0

I have problem with char type in kernel function. I want split large char type to small char type.

    __global__ void kernelExponentLoad(char* BiExponent,int lines){ 
  // BiExponent is formed from 80x100000 numbers
        const int numThreads = blockDim.x * gridDim.x;
        const int threadID = blockIdx.x * blockDim.x + threadIdx.x;
        for (int k = threadID; k < 100000; k += numThreads){
            char* cstr = new char[80];
            for(int i=0; i<80; i++){    
            cstr[i] = BiExponent[(k*80)+i];
            ...
            delete[] cstr;
            }
        }
    }

This my solution doesn't work - kernel crashes (stop work) after start.
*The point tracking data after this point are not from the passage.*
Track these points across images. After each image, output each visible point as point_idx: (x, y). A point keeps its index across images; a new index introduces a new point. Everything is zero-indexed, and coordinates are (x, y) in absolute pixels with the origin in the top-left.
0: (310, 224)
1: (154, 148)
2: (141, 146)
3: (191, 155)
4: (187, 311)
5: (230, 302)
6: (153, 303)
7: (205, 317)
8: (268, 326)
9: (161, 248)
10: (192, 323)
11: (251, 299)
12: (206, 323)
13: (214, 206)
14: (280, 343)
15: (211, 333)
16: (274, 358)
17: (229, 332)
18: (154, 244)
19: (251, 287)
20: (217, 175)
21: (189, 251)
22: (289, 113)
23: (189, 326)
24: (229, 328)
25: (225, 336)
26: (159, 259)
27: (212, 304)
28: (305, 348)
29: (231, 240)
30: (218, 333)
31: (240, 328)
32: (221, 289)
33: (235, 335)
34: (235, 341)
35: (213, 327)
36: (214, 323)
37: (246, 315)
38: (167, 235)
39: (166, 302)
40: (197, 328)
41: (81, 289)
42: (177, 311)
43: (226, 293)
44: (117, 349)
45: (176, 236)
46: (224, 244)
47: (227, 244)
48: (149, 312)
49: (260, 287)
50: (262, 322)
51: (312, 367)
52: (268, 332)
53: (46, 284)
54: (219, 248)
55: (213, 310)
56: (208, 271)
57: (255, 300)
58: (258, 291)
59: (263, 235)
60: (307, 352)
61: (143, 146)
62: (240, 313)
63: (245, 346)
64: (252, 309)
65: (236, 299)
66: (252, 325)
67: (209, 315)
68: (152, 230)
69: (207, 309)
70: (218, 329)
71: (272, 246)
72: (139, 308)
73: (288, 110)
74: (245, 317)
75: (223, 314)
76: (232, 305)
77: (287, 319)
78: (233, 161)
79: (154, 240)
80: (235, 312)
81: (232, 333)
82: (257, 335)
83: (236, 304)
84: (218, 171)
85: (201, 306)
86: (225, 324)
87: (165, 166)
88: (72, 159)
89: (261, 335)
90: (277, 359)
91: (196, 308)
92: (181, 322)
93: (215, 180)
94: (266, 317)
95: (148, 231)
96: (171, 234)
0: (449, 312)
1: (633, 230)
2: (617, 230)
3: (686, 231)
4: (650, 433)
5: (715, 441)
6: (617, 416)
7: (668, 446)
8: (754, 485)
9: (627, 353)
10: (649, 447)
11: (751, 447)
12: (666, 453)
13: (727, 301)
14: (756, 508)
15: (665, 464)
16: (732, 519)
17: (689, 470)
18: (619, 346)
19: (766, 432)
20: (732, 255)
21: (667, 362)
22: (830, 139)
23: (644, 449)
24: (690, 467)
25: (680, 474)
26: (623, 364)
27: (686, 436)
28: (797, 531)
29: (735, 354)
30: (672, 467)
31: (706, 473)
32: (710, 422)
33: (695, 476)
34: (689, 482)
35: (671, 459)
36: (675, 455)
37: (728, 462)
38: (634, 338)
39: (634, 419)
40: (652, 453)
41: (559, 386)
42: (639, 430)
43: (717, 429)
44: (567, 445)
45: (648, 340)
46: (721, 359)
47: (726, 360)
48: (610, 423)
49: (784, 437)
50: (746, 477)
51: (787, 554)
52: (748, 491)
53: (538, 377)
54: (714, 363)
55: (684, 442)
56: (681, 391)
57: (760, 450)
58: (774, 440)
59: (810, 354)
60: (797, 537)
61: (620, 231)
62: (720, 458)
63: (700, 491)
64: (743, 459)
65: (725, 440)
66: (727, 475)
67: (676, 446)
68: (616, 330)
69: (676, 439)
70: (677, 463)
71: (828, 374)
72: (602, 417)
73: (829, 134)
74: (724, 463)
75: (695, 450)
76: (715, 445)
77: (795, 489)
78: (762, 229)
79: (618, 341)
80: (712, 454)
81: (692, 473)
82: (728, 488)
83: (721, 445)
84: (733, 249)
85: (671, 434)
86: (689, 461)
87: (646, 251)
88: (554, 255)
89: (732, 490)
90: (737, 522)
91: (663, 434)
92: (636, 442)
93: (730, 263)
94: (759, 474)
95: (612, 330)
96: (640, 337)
Data in "char *BiExponent" are ok (the function printf work fine).

  • 1
    You are not providing enough information on your code. You should post a fully compilable and executable code so that people willing to help you could run and check it. Prior to this, you could start testing the code by your own by adding [error checking](http://stackoverflow.com/questions/14038589/what-is-the-canonical-way-to-check-for-errors-using-the-cuda-runtime-api) and using `cuda-memcheck` to ward off out-of-bounds-like errors, as also mentioned at the [CUDA tag info page](http://stackoverflow.com/tags/cuda/info). – Vitality Nov 09 '13 at 23:04
  • As @JackOLantern mentioned, we are missing info to be able deduce the problem. I would expect, however, that it may be the line `cstr[i] = BiExponent[(k*80)+i];` which will read beyond the bounds of BiExponent unless you have launched N/80 total threads (where N is the number of elements in BiExponent). – MorbidFuzzball Nov 11 '13 at 19:17
  • @MorbidFuzzball that line will not read beyond the end of BiExponent assuming BiExponent has a size of 80x100000 as indicated in the comments. We can agree that k is constrained to be less than 100000 by the for-loop, right? Then 80*99999 + 79 is less than 80x100000. This is independent of the number of threads launched, except that the number of threads launched should be less than 100,000. – Robert Crovella Nov 11 '13 at 19:33
  • @RobertCrovella Yup, you're right. I spent some time after my initial comment looking at the logic, and came to the same conclusion. I think the answer you gave below must be the real source of the problem. – MorbidFuzzball Nov 11 '13 at 19:39

1 Answers1

2

The way your kernel is written in this question, your delete operator is not correctly positioned.

You are executing the delete operator on every pass of your innermost for-loop. That is not correct. Probably you want it positioned like this:

__global__ void kernelExponentLoad(char* BiExponent,int lines){ 
// BiExponent is formed from 80x100000 numbers
    const int numThreads = blockDim.x * gridDim.x;
    const int threadID = blockIdx.x * blockDim.x + threadIdx.x;
    for (int k = threadID; k < 100000; k += numThreads){
        char* cstr = new char[80];
        for(int i=0; i<80; i++){    
            cstr[i] = BiExponent[(k*80)+i];
            }
        ...
        delete[] cstr;
    }
}

Note that there are two close braces after the delete and one before, instead of all 3 after as you have shown.

Robert Crovella
  • 143,785
  • 11
  • 213
  • 257